I mentioned some “professorial” activities that ended up making this trip quite rewarding. One of these was something I volunteered to do once I accepted Biola’s invitation to be on the panel of critics. I knew almost nothing about Biola, and I decided that one thing that would take some of the edge off of this experience would be to offer to give a seminar or lecture to the Biola scientific community. I decided that a lecture would be a better way to interact with students and Biola faculty outside of the adversarial, “us vs. them” atmosphere of the Meyer event. To my great and good fortune, the head of the Apologetics Program (that was organizing the event) forwarded my offer to the science faculty, and I was able to give a lecture to a large and diverse class. The lecture itself was a challenge, and I am not sure how well I pulled it off – the class was a collection of upper-level students who had a lot of biology course background, and younger science majors who had yet to take many (if any) biology classes. I chose to talk about some of the behind-the-scenes developments in plant biology that contributed to the unfolding of the small RNA story. This allowed me to talk about plant biotechnology (something that might interest a first-year student) and small RNAs.

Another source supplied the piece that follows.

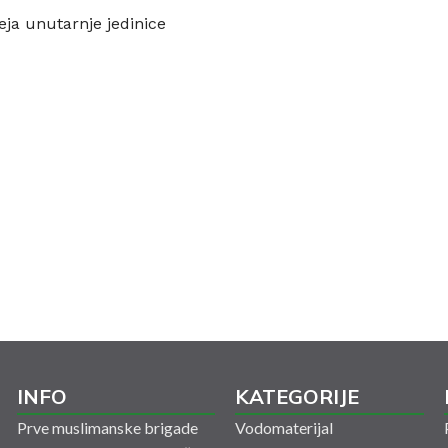
leja unutarnje jedinice
INFO
KATEGORIJE
Prve muslimanske brigade
Vodomaterijal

Needless to say, the class reacted very well to my lecture, and I got several excellent and insightful questions throughout the talk. The following interactions I had with my two faculty hosts for the afternoon were also splendid. I was impressed, and I must ashamedly admit pleasantly surprised, by the students and my two hosts. I can only hope that this effort on my behalf allowed the students and their professors to see a “critic” in a different and more complimentary light.